I realized that the spiders did not seem to be wearing any protective clothing. Maybe they could breathe vacuum, I thought, although there was definitely air of some kind in these tunnels. I had no time for investigation. The third one lobbed a grenade at me. My senses shifted into overdrive and I saw it soar slowly up from the open hatch, hit the ground once and bump along in my direction. I pushed myself backward, down the tunnel along which I had come, as the grenade went off in a shower of rocks and dust. The blast tore the rifle from my hands; flying debris peppered my armor, denting and cracking it along the shoulders and helmet. But it held. I was unhurt, though momentarily stunned.

The spider edged above the lip of the hatch to fire its laser weapon at me. But I was faster, grabbing my rifle and squeezing its trigger even as I dragged it along the ground toward me. The blast caught the Arachnoid in its eyes. It screeched and dropped out of sight.

I crawled to the edge of the hatch and saw a squirming mass of Arachnoids below, dozens of them, with their wounded companion wriggling its barbed legs in their midst. Before they could react I dropped a grenade on them and slammed the hatch shut. The explosion forced it open again.

Several troopers came crawling down tunnels into the cavern. Their armor was stained, scuffed, bloodied. One of them was missing an arm. They collapsed, exhausted, on the rocky floor.

“Officers report,” I said into my helmet mike.

One by one they called in. In several platoons the sergeants or even ordinary troopers were the ones to speak; their officers had been killed or wounded. I heard nothing from Frede until almost the end.
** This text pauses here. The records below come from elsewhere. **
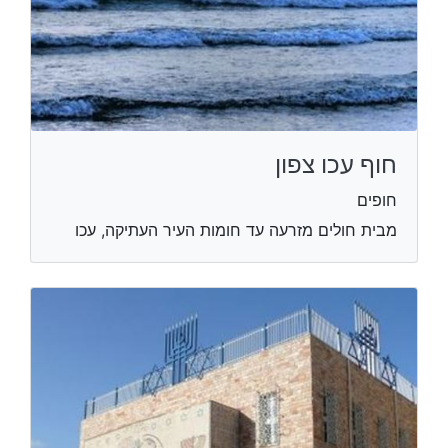
חוף עכו צפון
חופים
מבית חולים מזרעה עד חומות העיר העתיקה, עכו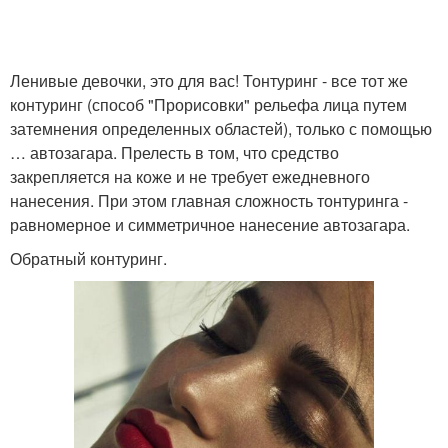
Макияж с лифтинг-
Перманентный макияж
эффектом
Ленивые девочки, это для вас! Тонтуринг - все тот же
контуринг (способ "Прорисовки" рельефа лица путем
затемнения определенных областей), только с помощью
Макияж для особых
… автозагара. Прелесть в том, что средство
Модный макияж
случаев
закрепляется на коже и не требует ежедневного
нанесения. При этом главная сложность тонтуринга -
равномерное и симметричное нанесение автозагара.
Обратный контуринг.
Вечерний макияж
Макияж для глаз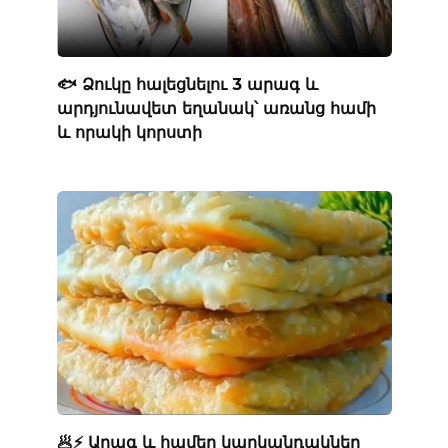
🐟 Ձուկը հալեցնելու 3 արագ և
արդյունավետ եղանակ՝ առանց համի
և որակի կորստի
🥟⚡ Արագ և համեղ կարկանդակներ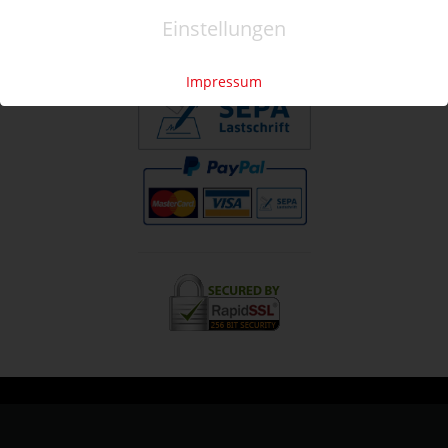
Einstellungen
Impressum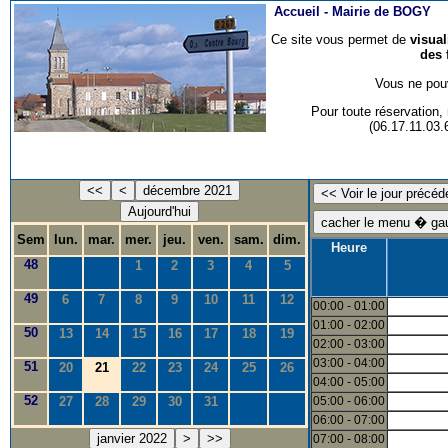
Accueil -
Mairie de BOGY
Ce site vous permet de
visua
des 
Vous ne pouv
Pour toute réservation
(06.17.11.03
<<
<
décembre 2021
Aujourd'hui
Sem
lun.
mar.
mer.
jeu.
ven.
sam.
dim.
Heure
48
1
2
3
4
5
49
6
7
8
9
10
11
12
00:00 - 01:00
01:00 - 02:00
50
13
14
15
16
17
18
19
02:00 - 03:00
03:00 - 04:00
51
20
21
22
23
24
25
26
04:00 - 05:00
52
27
28
29
30
31
05:00 - 06:00
06:00 - 07:00
janvier 2022
>
>>
07:00 - 08:00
“Frede here. We’re down to five effectives, all of them wounded. I’m the only one still in one piece.”

Studying the locator map on my visor and the red dots that represented the positions of the reporting soldiers, I saw that we had more or less cleared out two levels of the tunnels that honeycombed the asteroid. There were at least four more levels to go. Maybe more. And I was down to about thirty percent of my original landing force.

CHAPTER 20

It grew eerily quiet. In the dim underground shadows, dust sifting through, the fighting had stopped for the moment. The Arachnoids seemed content to wait for us to push deeper, into the next level of tunnels.

I had the medical officer set up his aid station and told the troopers to take a quick squirt of nutrients from the nipples in their helmets. The nutrients included neural stimulators designed to counteract the effects of physical exhaustion and mental fatigue. The troopers called it “joy juice,” or “mother’s milk,” or worse.

I sent a team back to the surface to bring down all the grenades and explosives from the magazines that the landers had left. They caught a few Arachnoids out there, hiding in the wreckage of some of the crashed landers, waiting to snipe at unsuspecting humans.

“We got ’em all,” reported the sergeant who led the ammunition detail. Then he added, “I think.”

“Were they wearing any kind of protective suits?” I asked through my helmet radio.